CSV and JSON are useful for compatibility, but they often need help. Which columns are parameters? Which are metrics? Is the symbol known? Did the filename imply the timeframe, or did the app know it natively? Are two packs duplicates?

Native packs preserve more of that structure from the beginning. They also store numeric columns more compactly than a giant table of row objects. The user-facing benefit is simple: Study can handle larger research sessions while keeping the metadata visible enough to repair when needed.
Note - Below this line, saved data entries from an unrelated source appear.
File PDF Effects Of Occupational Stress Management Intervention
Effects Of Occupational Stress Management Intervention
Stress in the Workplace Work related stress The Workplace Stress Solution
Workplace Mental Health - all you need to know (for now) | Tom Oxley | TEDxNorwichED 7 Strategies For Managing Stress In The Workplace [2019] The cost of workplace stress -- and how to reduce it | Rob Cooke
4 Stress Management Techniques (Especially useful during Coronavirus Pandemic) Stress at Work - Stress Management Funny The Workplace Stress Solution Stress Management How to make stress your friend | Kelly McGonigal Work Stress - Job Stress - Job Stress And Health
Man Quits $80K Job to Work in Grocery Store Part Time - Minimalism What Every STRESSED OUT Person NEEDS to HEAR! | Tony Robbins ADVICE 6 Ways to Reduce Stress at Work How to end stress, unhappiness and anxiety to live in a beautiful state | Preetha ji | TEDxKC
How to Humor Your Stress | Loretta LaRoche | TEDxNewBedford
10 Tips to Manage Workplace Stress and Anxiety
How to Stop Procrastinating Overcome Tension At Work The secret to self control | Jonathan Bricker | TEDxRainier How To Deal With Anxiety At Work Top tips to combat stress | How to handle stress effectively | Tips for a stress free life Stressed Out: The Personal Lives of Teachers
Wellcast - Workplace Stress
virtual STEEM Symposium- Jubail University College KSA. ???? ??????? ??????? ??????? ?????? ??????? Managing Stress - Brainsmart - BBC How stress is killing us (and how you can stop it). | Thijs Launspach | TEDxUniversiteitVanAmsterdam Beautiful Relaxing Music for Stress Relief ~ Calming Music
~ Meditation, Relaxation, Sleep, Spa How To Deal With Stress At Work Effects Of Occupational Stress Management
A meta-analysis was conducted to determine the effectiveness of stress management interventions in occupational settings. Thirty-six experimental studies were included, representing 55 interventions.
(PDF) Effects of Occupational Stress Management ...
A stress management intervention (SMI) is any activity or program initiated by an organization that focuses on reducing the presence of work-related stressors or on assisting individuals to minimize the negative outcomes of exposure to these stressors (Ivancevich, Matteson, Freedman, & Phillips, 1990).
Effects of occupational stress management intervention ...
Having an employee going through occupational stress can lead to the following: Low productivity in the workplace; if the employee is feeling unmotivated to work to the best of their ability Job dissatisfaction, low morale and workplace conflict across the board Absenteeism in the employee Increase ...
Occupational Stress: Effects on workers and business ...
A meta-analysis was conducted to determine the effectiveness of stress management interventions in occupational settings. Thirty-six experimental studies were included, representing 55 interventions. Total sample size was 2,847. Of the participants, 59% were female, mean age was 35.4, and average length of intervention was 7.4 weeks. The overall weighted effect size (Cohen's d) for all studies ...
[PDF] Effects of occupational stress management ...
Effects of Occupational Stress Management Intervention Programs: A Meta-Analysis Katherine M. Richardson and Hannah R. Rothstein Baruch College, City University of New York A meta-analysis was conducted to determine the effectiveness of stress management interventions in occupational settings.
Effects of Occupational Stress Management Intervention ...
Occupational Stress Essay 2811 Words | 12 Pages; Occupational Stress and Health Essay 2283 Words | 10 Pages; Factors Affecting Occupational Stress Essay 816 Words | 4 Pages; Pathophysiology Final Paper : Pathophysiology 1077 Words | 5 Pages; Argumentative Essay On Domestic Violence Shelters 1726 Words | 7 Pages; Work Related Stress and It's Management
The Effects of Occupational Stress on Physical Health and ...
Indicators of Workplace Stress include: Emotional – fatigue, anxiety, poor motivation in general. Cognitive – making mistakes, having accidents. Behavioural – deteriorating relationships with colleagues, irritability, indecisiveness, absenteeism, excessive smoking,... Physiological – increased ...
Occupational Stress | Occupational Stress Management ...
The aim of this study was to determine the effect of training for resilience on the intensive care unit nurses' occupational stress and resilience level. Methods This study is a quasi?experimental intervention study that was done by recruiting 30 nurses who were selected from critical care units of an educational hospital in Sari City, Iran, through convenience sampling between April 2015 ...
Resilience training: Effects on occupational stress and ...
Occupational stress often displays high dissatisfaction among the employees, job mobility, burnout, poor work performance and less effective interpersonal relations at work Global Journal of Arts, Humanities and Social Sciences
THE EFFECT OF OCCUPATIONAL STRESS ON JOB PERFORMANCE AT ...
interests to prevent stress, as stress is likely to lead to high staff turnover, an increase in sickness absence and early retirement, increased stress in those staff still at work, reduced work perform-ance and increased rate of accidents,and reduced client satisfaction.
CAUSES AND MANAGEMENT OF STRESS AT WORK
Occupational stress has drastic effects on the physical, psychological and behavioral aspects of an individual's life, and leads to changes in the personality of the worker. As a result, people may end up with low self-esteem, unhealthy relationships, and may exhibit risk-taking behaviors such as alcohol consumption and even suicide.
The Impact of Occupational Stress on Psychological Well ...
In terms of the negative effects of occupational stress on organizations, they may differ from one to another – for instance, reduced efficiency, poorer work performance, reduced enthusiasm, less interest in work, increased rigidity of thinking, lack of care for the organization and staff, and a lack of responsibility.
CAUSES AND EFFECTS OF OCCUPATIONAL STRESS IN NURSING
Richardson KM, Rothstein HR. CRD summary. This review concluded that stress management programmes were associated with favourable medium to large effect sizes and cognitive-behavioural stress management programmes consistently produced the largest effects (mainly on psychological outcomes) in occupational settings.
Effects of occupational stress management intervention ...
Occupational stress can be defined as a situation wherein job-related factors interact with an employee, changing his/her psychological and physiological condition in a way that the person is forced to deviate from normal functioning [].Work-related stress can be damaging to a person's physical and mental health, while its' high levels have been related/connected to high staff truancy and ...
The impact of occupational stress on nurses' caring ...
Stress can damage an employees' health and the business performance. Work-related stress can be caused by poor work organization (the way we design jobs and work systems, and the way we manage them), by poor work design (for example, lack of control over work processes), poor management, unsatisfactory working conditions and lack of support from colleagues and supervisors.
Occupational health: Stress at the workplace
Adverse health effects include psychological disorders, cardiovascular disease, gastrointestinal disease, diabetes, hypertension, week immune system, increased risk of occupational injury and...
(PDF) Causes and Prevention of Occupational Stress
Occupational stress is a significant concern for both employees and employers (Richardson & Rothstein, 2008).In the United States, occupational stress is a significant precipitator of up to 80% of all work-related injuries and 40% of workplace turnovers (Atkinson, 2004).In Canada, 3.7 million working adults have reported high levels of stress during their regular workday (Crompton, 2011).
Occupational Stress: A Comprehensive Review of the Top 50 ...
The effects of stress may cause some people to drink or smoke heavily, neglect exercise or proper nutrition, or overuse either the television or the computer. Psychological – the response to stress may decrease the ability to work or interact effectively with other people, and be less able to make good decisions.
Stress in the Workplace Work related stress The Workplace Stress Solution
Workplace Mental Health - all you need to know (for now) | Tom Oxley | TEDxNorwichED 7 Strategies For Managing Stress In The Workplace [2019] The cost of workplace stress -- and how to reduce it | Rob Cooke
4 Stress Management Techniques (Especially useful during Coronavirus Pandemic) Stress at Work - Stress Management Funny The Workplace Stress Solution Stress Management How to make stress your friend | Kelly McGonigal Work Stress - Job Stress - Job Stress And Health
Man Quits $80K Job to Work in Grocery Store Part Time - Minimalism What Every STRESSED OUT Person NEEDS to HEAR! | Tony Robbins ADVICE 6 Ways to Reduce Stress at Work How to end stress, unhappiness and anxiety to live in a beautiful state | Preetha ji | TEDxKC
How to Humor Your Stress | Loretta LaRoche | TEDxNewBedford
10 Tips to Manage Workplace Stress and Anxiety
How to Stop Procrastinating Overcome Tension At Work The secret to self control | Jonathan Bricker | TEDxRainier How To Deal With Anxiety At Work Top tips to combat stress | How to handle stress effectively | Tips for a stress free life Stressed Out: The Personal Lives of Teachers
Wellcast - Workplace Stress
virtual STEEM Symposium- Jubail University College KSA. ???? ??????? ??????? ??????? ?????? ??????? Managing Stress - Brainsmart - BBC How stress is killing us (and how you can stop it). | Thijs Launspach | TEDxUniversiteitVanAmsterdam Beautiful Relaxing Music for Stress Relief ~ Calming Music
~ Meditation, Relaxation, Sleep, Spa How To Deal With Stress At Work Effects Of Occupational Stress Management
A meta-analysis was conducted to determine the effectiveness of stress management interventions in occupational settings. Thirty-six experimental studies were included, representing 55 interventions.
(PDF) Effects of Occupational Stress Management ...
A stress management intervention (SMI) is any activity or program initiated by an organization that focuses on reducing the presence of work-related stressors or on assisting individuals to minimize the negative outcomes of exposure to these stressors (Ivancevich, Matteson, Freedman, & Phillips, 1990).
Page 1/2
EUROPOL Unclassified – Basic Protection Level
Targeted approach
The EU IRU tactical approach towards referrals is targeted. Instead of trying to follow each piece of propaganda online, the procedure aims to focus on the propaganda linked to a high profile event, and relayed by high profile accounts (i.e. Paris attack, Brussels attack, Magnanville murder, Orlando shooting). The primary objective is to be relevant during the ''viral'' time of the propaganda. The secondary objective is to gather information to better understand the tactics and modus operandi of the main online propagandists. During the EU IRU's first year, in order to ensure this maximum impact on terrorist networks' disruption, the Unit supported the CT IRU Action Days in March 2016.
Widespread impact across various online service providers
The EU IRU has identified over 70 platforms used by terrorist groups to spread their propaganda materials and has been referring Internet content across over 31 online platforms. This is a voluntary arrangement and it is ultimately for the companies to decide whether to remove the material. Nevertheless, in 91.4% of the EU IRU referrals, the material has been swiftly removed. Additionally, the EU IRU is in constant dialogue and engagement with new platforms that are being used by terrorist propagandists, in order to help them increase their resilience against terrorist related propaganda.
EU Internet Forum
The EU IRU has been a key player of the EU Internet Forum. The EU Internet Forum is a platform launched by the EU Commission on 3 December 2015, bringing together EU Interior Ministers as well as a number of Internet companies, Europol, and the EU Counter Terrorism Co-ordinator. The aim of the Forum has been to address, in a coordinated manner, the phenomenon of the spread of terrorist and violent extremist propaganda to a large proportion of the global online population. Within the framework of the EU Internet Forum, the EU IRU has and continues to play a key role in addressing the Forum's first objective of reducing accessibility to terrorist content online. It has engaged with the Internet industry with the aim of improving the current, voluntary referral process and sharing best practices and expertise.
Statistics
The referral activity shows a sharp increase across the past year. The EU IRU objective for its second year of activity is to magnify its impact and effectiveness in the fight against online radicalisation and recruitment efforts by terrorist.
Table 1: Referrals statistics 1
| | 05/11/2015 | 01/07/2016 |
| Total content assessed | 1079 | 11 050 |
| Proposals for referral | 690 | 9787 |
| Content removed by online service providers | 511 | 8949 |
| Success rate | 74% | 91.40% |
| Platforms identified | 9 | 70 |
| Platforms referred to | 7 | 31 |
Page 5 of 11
The metadata matters because bad labels can poison good analysis. If ETH is mislabeled as BTC, or a metric column is treated as a parameter, the map is wrong before the math even starts.

What To Test Next

The most useful part of Study may be that it does not let a research session end at admiration.

A candidate looks good. Fine. What now?

Study tries to turn that into a next test:

If Candidate #3 has no ETH 4h coverage, run ETH 4h around that region.
If a parameter is highly sensitive, run a denser sweep around the promising values.
If a region survives BTC but fails LINK, retest nearby ranges before trusting it.
If packs do not overlap, run a comparable range before comparing them too confidently.
If a duplicate pack is inflating support, exclude one copy.

This is the difference between collecting results and doing research.

Collecting results says:

Here are the rows I found.

Doing research says:

Here is the next question that would make my belief less flimsy.

The Honest Job Of Study

Study does not make historical results predictive by magic.

Its job is quieter and more useful: keep the research trail honest.

It helps separate a spike from a neighborhood, a single context from cross-pack survival, an exciting result from a supported one, and a missing test from a reassuring conclusion.

The best outcome is not simply “we found the winning row.”

The better outcome is:

We found a parameter family, tested its weak places, understood its tradeoffs, and know why it still deserves attention.

That is a stronger kind of confidence.

Not certainty. Not prophecy. A cleaner trail of evidence.